Il coinvolgimento della Turchia nella crisi siriana, in particolare, ha portato il governo di questo paese a perseguire politiche rischiose che hanno di fatto creato più di un dilemma con l’intensificarsi delle tensioni in Medio Oriente. Le difficoltà generate dalla crisi economica in corso, dal dilagare della corruzione e dalla deriva anti-democratica sotto la guida di Erdogan si sono aggiunte al clima infuocato sul fronte delle relazioni con la NATO e l’Occidente.

 

La partnership costruita con la Russia di Putin e il ruolo delle milizie curde in Siria stanno creando una rottura senza precedenti con gli alleati tradizionali di Ankara, mettendo in allarme non pochi all’interno della classe dirigente turca.

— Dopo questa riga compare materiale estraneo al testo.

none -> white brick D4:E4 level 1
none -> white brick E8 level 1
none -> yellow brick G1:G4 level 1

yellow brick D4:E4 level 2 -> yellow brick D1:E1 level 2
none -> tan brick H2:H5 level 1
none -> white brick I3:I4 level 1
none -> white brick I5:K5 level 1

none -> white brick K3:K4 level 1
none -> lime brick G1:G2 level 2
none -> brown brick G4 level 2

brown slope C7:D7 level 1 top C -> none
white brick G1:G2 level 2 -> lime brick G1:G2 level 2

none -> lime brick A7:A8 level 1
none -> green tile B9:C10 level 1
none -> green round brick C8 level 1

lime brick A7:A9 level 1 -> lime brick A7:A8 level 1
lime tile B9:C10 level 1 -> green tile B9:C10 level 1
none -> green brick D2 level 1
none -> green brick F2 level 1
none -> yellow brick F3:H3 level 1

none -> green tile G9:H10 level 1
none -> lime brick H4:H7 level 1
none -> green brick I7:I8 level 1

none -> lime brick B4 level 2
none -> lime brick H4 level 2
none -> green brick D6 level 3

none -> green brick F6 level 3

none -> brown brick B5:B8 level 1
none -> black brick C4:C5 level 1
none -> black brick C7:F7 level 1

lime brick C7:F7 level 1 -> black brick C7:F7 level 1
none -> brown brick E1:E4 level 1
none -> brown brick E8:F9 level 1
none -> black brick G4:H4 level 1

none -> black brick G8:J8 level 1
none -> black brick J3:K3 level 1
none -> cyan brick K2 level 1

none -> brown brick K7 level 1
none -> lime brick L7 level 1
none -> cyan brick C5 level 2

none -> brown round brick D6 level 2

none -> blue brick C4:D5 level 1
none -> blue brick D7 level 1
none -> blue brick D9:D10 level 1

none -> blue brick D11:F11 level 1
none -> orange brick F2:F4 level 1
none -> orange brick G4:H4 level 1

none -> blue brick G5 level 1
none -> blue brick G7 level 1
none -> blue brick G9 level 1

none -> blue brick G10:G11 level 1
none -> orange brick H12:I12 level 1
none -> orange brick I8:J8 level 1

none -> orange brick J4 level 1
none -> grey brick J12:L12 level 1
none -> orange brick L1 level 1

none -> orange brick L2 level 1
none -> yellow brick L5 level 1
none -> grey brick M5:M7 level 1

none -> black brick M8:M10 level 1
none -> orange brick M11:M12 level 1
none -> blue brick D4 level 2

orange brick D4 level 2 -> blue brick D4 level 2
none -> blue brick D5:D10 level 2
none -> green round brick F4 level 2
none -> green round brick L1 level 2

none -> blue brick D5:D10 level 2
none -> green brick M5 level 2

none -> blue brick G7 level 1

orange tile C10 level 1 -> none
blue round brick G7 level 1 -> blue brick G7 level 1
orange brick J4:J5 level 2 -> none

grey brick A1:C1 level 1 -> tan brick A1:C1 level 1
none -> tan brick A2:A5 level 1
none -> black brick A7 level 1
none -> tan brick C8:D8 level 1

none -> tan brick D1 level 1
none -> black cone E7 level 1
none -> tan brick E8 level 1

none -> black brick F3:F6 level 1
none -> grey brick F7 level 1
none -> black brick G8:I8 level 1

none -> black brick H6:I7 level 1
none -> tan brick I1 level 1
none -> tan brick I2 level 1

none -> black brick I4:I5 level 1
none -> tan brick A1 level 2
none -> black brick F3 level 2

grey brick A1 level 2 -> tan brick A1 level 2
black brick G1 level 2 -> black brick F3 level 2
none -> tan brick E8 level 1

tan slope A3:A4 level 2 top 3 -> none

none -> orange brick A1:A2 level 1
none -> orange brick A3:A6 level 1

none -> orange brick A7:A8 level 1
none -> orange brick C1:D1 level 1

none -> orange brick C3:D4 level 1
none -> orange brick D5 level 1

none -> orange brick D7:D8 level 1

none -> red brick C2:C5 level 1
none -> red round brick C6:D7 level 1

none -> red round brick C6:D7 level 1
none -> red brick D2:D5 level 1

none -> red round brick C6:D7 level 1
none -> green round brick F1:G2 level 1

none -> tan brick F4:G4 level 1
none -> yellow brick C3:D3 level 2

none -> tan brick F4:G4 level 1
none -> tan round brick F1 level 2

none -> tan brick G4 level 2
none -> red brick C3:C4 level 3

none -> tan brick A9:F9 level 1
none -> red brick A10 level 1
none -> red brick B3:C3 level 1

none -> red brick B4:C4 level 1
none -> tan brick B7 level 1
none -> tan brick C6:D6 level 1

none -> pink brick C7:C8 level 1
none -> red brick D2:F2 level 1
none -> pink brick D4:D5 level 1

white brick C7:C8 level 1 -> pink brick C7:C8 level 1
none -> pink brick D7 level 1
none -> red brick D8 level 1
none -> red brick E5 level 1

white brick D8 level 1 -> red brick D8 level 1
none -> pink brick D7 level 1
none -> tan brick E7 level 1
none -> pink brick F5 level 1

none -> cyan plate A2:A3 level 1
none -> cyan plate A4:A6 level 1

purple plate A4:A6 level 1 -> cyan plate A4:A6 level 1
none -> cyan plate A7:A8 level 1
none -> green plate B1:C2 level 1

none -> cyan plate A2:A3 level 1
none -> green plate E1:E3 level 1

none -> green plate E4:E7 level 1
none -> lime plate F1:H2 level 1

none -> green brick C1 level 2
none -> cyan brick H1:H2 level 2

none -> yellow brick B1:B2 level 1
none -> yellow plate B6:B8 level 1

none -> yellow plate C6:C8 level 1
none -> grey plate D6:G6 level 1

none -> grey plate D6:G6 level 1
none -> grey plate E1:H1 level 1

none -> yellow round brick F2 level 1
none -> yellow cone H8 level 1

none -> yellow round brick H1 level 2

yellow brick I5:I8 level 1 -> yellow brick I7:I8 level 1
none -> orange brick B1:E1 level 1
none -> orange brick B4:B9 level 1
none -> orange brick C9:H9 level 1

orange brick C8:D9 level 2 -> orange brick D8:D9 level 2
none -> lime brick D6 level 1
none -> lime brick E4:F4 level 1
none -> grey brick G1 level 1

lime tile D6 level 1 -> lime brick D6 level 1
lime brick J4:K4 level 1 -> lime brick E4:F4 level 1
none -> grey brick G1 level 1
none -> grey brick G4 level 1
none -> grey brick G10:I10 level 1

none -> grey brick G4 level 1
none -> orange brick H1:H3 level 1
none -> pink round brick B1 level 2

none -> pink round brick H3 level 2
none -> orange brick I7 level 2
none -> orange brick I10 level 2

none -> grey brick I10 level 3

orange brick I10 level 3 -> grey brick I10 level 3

Le possibili sanzioni che gli Stati Uniti minacciano di imporre se Erdogan finalizzerà l’acquisto del sistema difensivo anti-missilistico russo S-400 potrebbero poi aggiungere un nuovo elemento d’instabilità per il governo dell’AKP.

 

Le forze che vedono con preoccupazione l’allontanamento della Turchia dalla NATO fanno d’altra parte e in larga misura riferimento al CHP, tradizionalmente il partito delle élites laiche e filo-occidentali, e la recente vittoria di Imamoglu potrebbe essere perciò vista come la prima fase della sfida all’egemonia di Erdogan.

 

Al centro della crisi politica in Turchia, mostrata in tutta la sua portata dalla sconfitta del candidato dell’AKP nelle elezioni di domenica a Istanbul, c’è in definitiva la disputa e le divisioni sul percorso futuro di questo paese, ancorato a livello ufficiale alle alleanze occidentali ma attratto inesorabilmente dalle dinamiche multipolari che hanno sempre più verso oriente il loro centro di gravità.